Wie man Wildschweinbesuch verhindern kann

Die Forschungsstelle für Jagdkunde und Wildschadenverhütung des Landesamts für Natur, Umwelt und Verbraucherschutz gibt nützliche Tipps, wie man Wildschweine aus dem Garten fernhält und wie man sich bei einer Begegnung mit den Borstentieren am besten verhält. 

Besonders wichtig sei die sachgerechte Entsorgung des Hausmülls in vor dem Umkippen gesicherten Mülltonnen. Ebenso sollten Komposthaufen vor dem direkten Zugriff der Wildschweine geschützt werden. Weiterhin raten die Experten dringlichst davon ab, die Tiere in den Gärten oder anderswo zu füttern. 

Dadurch verlören die Wildschweine sehr schnell ihre natürliche Scheu vor dem Menschen und können regelrecht aufdringlich werden. 

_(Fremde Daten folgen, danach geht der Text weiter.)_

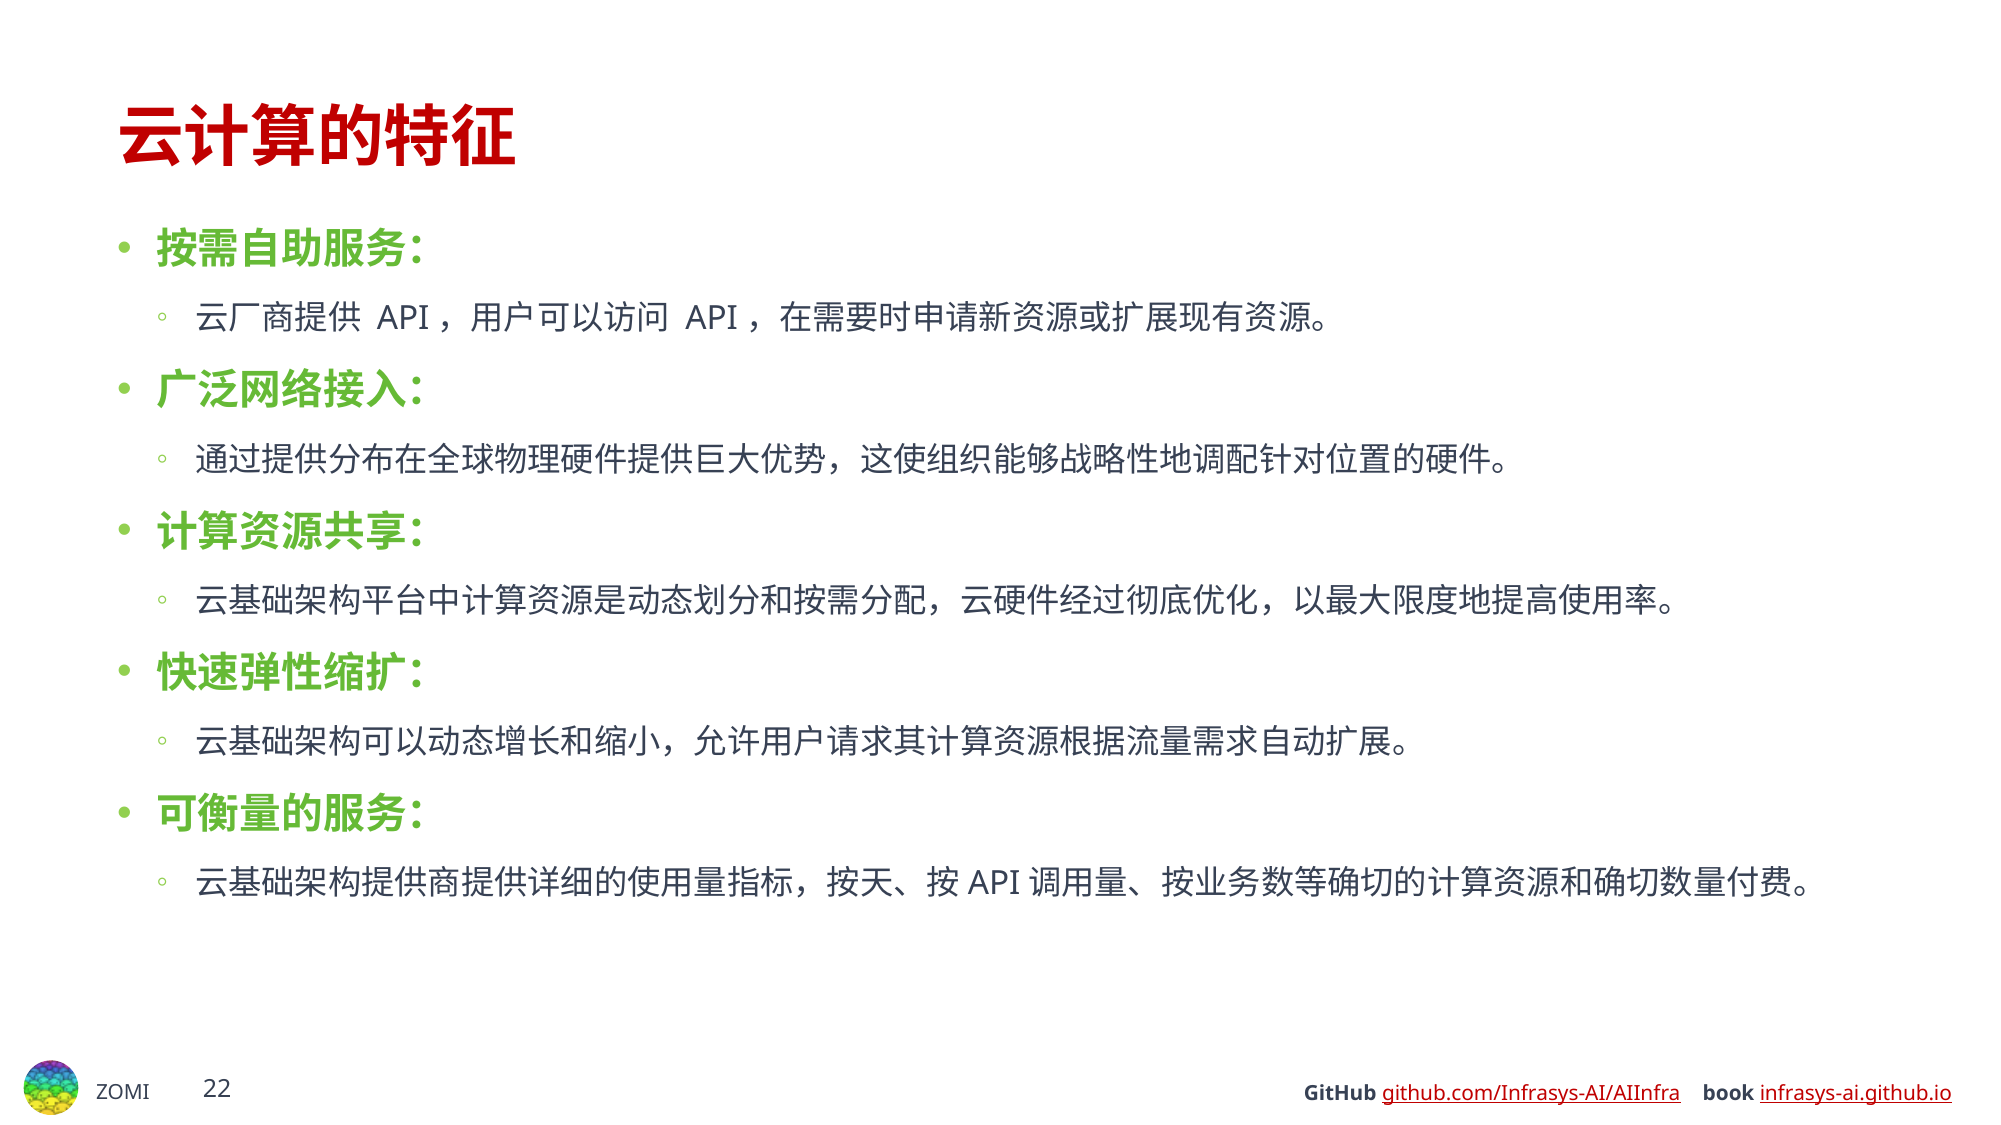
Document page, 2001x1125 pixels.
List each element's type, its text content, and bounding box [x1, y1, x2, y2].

picture [23, 1060, 79, 1115]
list 按需自助服务： 云厂商提供 API，用户可以访问 API，在需要时申请新资源或扩展现有资源。 广泛网络接入： 通过提供分布在全球物理硬件提供巨大优势，这使组织能够战略性地调配针对位置的硬件。 计算资源共享： 云基础架构平台中计算资源是动态划分和按需分配，云硬件经过彻底优化，以最大限度地提高使用率。 快速弹性缩扩： 云基础架构可以动态增长和缩小，允许用户请求其计算资源根据流量需求自动扩展。 可衡量的服务： 云基础架构提供商提供详细的使用量指标，按天、按API调用量、按业务数等确切的计算资源和确切数量付费。 [102, 204, 1901, 1043]
title 云计算的特征 [102, 85, 1901, 183]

Jeder Garten, vor allem solche an Ortsrändern und in Waldnähe, sollte eingezäunt sein. Feste Zäune, die hoch genug sind, um ein Überspringen durch die Tiere zu verhindern und darüber hinaus auch noch nach Möglichkeit etwa 30 Zentimeter in den Boden eingegraben werden sollten, bieten einen zumeist ausreichenden Schutz. 

Auch ein Stück weit in den Boden eingelassene Baustahlmatten werden empfohlen. Bei einer Begegnung mit Menschen unternimmt ein Wildschwein zuerst „Scheinangriffe“. Wenn dabei fauchende Geräusche, das sogenannte Blasen, als Drohgeste zu hören sind, dann hilft nur der zügige, aber dennoch ruhige und geordnete Rückzug. 

Hektische Bewegungen sollte man vermeiden. Versuche, ein Wildschwein zu verscheuchen, könnten genau den gegenteiligen Effekt erzielen und das Tier könnte zum Angriff übergehen. Hundebesitzer sollten bei einer Begegnung mit Wildschweinen ebenfalls vorsichtig sein. 

Wenn Wildschweine in der Nähe sind, sollten sie ihre Hunde nicht von der Leine lassen. Hunde, die den Kontakt mit Wildschweinen nicht gewohnt sind, ziehen bei einer möglichen Konfrontation meist den Kürzeren.